One of the difficulties a translator encounters is selecting a
variable equivalent. It should be as expressive as the
original and correspond in style and connotation, and
convey an adequate meaning. For example, the idiom to
pull one’s leg has the following equivalents: обманывать,
разыгрывать кого-то, морочить голову, водить за
нос. In the dialog “You are pulling my leg.” “ I’m not pulling
your leg; nothing would induce me to touch your beastly
leg.” (P. D. Wodehouse), this expression can be translated
by морочить голову because it best suits the situation:
«Ты морочишь мне голову.» «Я не морочу тебе голову;
ничто не заставит меня даже прикоснуться к твоей
дурацкой голове.»


Variable equivalents, or synonymous idioms, used in one
and the same text, break the monotony of the text and
help to diversify the style. For example, in one of his works
J. Galsworthy used the expression to cost a pretty money
several times. To avoid monotony in the translated text, the
translator applied variable equivalents: She cost him a
pretty money in dress. – Ее туалеты, должно быть,
недешево ему обходятся. She was spending a pretty
penny on dress. – Она тратит уйму денег на наряды.

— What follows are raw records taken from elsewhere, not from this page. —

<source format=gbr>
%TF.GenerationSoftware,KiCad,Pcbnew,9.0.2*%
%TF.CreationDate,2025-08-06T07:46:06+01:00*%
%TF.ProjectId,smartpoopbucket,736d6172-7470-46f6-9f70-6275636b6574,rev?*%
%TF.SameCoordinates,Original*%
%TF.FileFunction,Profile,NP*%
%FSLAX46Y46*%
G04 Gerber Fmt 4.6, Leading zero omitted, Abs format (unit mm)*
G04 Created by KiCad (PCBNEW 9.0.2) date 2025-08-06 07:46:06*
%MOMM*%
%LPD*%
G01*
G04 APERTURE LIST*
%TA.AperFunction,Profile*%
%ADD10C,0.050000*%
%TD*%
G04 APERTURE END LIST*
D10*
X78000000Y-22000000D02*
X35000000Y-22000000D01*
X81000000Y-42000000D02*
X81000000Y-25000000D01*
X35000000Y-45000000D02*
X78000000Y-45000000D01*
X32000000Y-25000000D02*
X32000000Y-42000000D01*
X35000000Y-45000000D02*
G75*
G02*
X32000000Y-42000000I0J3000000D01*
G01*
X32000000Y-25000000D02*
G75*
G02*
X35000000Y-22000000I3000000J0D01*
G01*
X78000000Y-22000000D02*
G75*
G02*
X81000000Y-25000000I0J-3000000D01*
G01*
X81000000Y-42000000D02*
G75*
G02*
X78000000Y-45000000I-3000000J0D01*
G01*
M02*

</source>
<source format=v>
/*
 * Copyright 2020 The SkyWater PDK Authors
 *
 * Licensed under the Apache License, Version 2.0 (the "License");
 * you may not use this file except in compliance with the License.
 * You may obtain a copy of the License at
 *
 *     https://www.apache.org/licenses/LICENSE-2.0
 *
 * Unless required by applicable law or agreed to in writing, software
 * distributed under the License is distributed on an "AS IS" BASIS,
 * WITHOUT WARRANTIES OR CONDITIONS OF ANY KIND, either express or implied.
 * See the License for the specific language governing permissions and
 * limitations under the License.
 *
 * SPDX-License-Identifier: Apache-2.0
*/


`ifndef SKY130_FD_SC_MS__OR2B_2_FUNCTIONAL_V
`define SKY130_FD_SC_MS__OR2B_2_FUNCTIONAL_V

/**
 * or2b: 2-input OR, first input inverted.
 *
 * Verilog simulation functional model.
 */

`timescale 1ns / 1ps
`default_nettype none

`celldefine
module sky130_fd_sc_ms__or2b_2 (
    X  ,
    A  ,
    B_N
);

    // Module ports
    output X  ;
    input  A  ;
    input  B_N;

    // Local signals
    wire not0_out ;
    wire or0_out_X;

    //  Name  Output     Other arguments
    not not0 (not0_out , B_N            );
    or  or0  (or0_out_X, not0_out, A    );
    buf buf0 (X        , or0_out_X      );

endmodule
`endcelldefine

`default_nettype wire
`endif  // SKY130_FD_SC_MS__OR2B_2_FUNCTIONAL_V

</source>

When choosing an equivalent, a translator should observe
the requirements of proper style. For example, the proverb
Can the leopard change its spots? corresponds to some
Russian equivalents – Может ли человек изменить свою
судьбу? (neutral explanatory equivalent), Горбатого
могила исправит. (informal expression), Черного кобеля
не отмоешь добела. (low colloquial). The selection
of an adequate equivalent will depend on the text style.

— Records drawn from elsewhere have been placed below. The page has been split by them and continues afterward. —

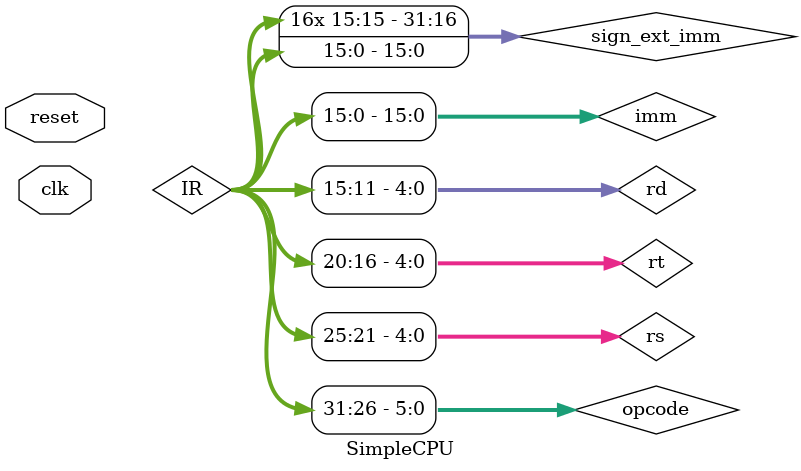
<source format=v>
`timescale 1ns / 1ps

// ÐÐÎª¼¶ÃèÊö£¬Ö»¿¼ÂÇ½á¹û£¬²»¿¼ÂÇÈçºÎÊµÏÖ
module SimpleCPU(
    input clk,
    input reset
);

    // Ö¸Áî×Ö¶Î½âÎö
    reg [31:0] PC, IR;
    reg [31:0] REG [0:31]; // 32¸öÍ¨ÓÃ¼Ä´æÆ÷
    reg [31:0] MEM [0:255]; // ¼òµ¥ÄÚ´æ
    reg [31:0] A, B, ALUOut, MDR;
    reg [5:0] state;

    // ×´Ì¬¶¨Òå
    parameter FETCH=0, DECODE=1, EXEC=2, MEM_ACCESS=3, WRITEBACK=4;

    wire [5:0] opcode = IR[31:26];
    wire [4:0] rs = IR[25:21];
    wire [4:0] rt = IR[20:16];
    wire [4:0] rd = IR[15:11];
    wire [15:0] imm = IR[15:0];
    wire [31:0] sign_ext_imm = {{16{imm[15]}}, imm}; // ·ûºÅÀ©Õ¹

    always @(posedge clk or posedge reset) begin
        if (reset) begin
            PC <= 0;
            state <= FETCH; //»Øµ½È¡Ö¸Áî
        end else begin
            case (state)
                FETCH: begin
                    IR <= MEM[PC >> 2]; //×óÒÆÁ½Î»
                    PC <= PC + 4;
                    state <= DECODE;
                end
                DECODE: begin
                    A <= REG[rs]; //ÔÝ´æ²Ù×÷Êý
                    B <= REG[rt];
                    state <= EXEC;
                end
                EXEC: begin
                    case (opcode)
                        6'b000000: begin // RÐÍ ADD
                            ALUOut <= A + B;
                            state <= WRITEBACK;
                        end
                        6'b100011: begin // LW
                            ALUOut <= A + sign_ext_imm;
                            state <= MEM_ACCESS;
                        end
                        6'b101011: begin // SW
                            ALUOut <= A + sign_ext_imm;
                            state <= MEM_ACCESS;
                        end
                        6'b000100: begin // BEQ
                            if (A == B) PC <= PC + (sign_ext_imm << 2);
                            state <= FETCH;
                        end
                        default: state <= FETCH;
                    endcase
                end
                MEM_ACCESS: begin
                    if (opcode == 6'b100011) begin // LW
                        MDR <= MEM[ALUOut >> 2]; //´ÓÄÚ´æ¼ÓÔØÊý¾Ýµ½MDR
                        state <= WRITEBACK;
                    end else if (opcode == 6'b101011) begin // SW
                        MEM[ALUOut >> 2] <= B; //Ð´»ØÄÚ´æÊý¾Ý
                        state <= FETCH;
                    end
                end
                WRITEBACK: begin
                    if (opcode == 6'b000000) REG[rd] <= ALUOut;      // ADD
                    else if (opcode == 6'b100011) REG[rt] <= MDR;    // LW
                    state <= FETCH;
                end
            endcase
        end
    end

endmodule


</source>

Another problem is translator’s ‘false friends’. When
calqued, idioms may have another, even opposite,
meaning as compared with the original one. For
example, to pour oil on troubled waters does not
correspond to the Russian подливать масла в
огонь, whose meaning is 'to add fuel to the flame'.

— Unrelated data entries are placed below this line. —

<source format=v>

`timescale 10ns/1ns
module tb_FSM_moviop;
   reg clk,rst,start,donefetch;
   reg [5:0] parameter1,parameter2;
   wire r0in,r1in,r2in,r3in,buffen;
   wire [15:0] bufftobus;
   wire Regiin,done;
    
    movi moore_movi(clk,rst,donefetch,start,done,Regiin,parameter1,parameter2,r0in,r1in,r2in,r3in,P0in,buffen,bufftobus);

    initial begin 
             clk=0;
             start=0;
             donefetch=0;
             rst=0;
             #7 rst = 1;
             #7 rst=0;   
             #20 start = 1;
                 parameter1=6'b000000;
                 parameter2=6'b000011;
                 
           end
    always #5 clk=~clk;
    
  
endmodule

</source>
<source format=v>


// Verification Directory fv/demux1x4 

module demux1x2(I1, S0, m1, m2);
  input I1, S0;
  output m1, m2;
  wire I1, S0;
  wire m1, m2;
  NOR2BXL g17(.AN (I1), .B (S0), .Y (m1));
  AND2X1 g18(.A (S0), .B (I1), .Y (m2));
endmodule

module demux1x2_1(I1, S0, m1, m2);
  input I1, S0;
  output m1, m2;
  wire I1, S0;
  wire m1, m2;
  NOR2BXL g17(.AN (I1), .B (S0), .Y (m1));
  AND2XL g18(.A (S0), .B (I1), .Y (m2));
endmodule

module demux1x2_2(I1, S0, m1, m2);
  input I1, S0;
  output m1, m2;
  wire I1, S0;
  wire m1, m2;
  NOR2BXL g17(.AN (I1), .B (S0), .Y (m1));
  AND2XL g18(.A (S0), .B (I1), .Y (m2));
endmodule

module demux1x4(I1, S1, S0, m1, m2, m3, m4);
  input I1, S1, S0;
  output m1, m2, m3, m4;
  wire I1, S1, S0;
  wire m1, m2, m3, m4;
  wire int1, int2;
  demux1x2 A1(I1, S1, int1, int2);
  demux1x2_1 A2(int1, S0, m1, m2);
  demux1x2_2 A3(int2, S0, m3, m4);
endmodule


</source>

On the contrary, the expression means
утихомиривать, успокаивать (to calm).
Similarly, to see eye to eye with somebody –
сходиться во взглядах, to run somebody to the
ground– достать из-под земли, to wash one’s neck
– закладывать за галстук, пьянствовать.


It is not only the denotative meaning of idioms that
should be taken into consideration but also their
connotation. It may be different in the source language
idiom and the target language equivalent. For example,
in Russian спасти свою шкуру has a negative
connotation, whereas in English it is neutral: the
expression may be used both for negative and positive
meaning; e.g., Clarke aroused loathing and contempt
because he had turned informer to save his skin…
(K.S.Prichard) Кларк вызывал презрение,
гадливость, потому что стал доносчиком ради
спасения своей шкуры. Betty saved Tim’s skin by
typing his report for him; without her help he could not
have finished on time. – Бетти выручила Тима,
напечатав его доклад: без ее помощи он не смог
бы закончить вовремя. In the latter sentence it
would be impossible to use the Russian expression
спасти шкуру.


Local coloring is another translator’s trap. It is
ridiculous to attribute ethnic features of one country to
another foreign culture. For example, the English
idiom to carry coals to Newcastle semantically is equal
to the Russian ездить в Тулу со своим самоваром.
However, the following translation seems inadequate:
Джо отправился в Тулу со своим самоваром, когда
стал поучать доктора, как лечить простуду. (Joe
was carrying coals to Newcastle when he told the
doctor how to cure a cold.). A receptor would be right
to ask: why should an English boy go to Russia’s Tula
with a specific Russian object like a samovar? A neutral
expression should be used in this translation: морю
воду добавлять or something of the kind.